No, they lost me there. You often can’t tell the necessary narrative in a single sentence, and you frequently can’t explain why changes were made briefly, and I strongly refute that “avoiding lengthy explanations” should be a goal in commit messages.
I exceed ten lines very frequently, and when working professionally I’ve tended to exceed fifty lines at least twice a year. Coworkers have commented favourably on my commit messages, as unusually useful, and some have even lengthened theirs more often after experiencing them.
I don’t know what my record is, but it was more than 300, though that was as part of a long-lived refactoring branch that I was needing to rebase every week or two for six months as I continued working on it, migrating from an in-house concatenation-and-#ifdef module builder to ECMAScript Modules, and I was maintaining the dozens of commits meticulously, some regenerated automatically and some requiring manual effort, and so I was detailing the semantics of the changes across a large number of files, so it might not count quite so much. But I’ve done over a hundred a few times for other reasons. Keep your mind open, and look at the longest commit messages in popular repositories, and you’ll find there’s a lot of scope for very long commit messages.
—⁂—
I loathe Conventional Commits. It saps the art out of the commit message, the tags are frequently badly applicable, the benefits are negligible to negative (changelogs shouldn’t be generated from commit logs—they should be their own thing), and they’re simply ugly.
nit: the author proposes "short descriptions" like "fix null pointer exception in payment module" and "refactor data processing pipeline", however "fix" and "refactor" are already in the "type" part of the commit message. Possibly, "payment module" and "data processing pipeline" can (should?) be extracted from the "scope" element. The characters left over after the type and scope can be used smarter.
If you can’t figure it out based on the git blame and git diff, the code is incredibly unreadable. A comment in the code, or simply writing better readable code seems like a better investment.

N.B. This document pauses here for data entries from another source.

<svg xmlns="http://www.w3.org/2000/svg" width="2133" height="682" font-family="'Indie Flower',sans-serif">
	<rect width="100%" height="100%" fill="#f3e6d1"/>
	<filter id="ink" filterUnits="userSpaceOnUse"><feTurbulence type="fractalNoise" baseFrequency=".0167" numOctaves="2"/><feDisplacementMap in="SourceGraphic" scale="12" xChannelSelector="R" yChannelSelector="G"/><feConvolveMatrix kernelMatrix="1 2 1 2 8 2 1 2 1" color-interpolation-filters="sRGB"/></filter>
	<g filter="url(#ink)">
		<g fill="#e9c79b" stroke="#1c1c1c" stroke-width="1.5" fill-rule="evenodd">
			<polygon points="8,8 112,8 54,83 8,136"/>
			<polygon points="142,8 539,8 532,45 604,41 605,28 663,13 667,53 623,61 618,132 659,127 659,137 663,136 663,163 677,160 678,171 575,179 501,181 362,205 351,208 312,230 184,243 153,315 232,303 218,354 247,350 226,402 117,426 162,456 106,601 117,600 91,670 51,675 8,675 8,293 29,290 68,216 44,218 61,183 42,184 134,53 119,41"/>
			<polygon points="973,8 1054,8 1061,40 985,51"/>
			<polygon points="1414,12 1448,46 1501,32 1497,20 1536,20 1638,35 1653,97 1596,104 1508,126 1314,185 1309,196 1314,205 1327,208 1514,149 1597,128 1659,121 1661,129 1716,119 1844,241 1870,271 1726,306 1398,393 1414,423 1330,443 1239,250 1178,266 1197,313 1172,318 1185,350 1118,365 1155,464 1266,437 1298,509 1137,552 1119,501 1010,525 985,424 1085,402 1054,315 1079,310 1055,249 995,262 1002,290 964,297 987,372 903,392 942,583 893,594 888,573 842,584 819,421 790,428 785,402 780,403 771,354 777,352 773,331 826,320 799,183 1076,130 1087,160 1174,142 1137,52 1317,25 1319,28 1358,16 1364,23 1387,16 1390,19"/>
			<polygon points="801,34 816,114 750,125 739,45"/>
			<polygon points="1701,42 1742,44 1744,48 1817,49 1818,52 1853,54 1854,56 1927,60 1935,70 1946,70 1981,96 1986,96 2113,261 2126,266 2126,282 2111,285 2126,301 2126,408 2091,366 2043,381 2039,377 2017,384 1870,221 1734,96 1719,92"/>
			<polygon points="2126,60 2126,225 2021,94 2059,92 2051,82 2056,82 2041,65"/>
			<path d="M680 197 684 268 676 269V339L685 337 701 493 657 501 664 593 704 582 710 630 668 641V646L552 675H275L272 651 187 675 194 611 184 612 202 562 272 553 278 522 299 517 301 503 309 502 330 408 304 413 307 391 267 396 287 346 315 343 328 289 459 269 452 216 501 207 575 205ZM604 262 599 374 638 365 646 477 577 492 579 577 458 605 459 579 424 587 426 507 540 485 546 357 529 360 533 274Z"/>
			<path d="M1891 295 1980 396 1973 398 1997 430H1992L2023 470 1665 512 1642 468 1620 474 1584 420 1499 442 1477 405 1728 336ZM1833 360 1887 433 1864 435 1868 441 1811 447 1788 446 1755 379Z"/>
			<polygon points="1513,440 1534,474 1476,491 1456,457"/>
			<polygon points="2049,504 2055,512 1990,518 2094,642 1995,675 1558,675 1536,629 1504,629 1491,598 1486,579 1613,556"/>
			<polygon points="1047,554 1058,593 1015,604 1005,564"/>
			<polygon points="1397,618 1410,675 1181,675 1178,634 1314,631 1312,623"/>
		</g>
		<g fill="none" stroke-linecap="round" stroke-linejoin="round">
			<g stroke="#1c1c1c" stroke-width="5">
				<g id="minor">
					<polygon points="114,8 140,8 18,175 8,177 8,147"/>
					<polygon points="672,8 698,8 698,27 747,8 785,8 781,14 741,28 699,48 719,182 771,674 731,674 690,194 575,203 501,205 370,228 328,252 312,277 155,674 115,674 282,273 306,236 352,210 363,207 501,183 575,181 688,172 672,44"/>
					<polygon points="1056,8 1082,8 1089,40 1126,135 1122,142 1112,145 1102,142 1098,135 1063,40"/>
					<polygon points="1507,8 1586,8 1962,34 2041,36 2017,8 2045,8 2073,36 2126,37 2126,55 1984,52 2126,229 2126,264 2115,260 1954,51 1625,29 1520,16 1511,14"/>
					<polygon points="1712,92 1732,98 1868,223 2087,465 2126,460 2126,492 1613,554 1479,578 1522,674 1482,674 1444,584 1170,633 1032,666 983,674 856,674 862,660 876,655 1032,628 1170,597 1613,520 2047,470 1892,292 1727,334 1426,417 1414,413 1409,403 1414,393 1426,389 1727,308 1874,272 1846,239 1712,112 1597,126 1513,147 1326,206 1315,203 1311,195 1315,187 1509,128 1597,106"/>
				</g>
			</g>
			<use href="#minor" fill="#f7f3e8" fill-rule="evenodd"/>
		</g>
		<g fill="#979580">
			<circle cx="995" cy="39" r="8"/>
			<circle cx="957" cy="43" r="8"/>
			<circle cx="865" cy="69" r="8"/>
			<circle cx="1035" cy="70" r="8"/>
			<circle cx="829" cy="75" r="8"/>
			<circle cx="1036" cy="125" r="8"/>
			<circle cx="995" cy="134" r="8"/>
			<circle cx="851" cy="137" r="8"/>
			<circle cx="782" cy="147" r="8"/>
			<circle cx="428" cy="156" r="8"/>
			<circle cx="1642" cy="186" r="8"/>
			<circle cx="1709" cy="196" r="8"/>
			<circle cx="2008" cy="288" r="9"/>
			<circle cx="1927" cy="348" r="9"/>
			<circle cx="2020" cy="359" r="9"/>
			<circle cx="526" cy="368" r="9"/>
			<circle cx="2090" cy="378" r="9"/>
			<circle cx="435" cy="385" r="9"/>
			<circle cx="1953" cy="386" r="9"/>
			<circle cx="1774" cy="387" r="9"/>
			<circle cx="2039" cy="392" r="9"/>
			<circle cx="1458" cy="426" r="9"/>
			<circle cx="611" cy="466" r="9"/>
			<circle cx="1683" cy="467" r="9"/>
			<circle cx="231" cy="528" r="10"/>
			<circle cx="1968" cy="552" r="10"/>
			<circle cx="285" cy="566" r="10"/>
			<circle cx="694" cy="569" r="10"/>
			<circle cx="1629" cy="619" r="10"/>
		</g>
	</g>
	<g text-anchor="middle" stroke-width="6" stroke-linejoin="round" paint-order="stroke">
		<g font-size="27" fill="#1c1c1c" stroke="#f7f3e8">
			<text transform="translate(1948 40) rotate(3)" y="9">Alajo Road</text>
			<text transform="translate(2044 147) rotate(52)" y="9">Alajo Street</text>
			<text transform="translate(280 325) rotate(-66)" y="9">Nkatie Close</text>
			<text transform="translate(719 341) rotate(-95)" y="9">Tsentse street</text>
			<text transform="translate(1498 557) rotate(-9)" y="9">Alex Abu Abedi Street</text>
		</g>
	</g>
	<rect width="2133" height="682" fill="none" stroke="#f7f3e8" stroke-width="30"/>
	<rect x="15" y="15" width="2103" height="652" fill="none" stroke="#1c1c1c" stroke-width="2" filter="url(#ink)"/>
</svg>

Besides, a few passes refactoring and your git history is ruined. No way you’ll find the original commit within any reasonable time frame.
If I move the code to another function, your original commit message will be hard to trace. If the code was commented, the comment would have been moved along. If the code was readable, you don’t need the comment or the commit message.
I can only speak from my own experiences, but I have found commit messages extremely helpful, when they explain the "why" of the change. And as unfortunate as it is, many of us also have to work with unreadable codebases.
It's useful in case like if you ever need to fill out a PR template with what you did or list the changes, it becomes so much easier. You don’t even have to remember exactly what was changed it’s all right there in the commit message.
With structured comments, you can even use the AI to fill out the PR template easily and precisely.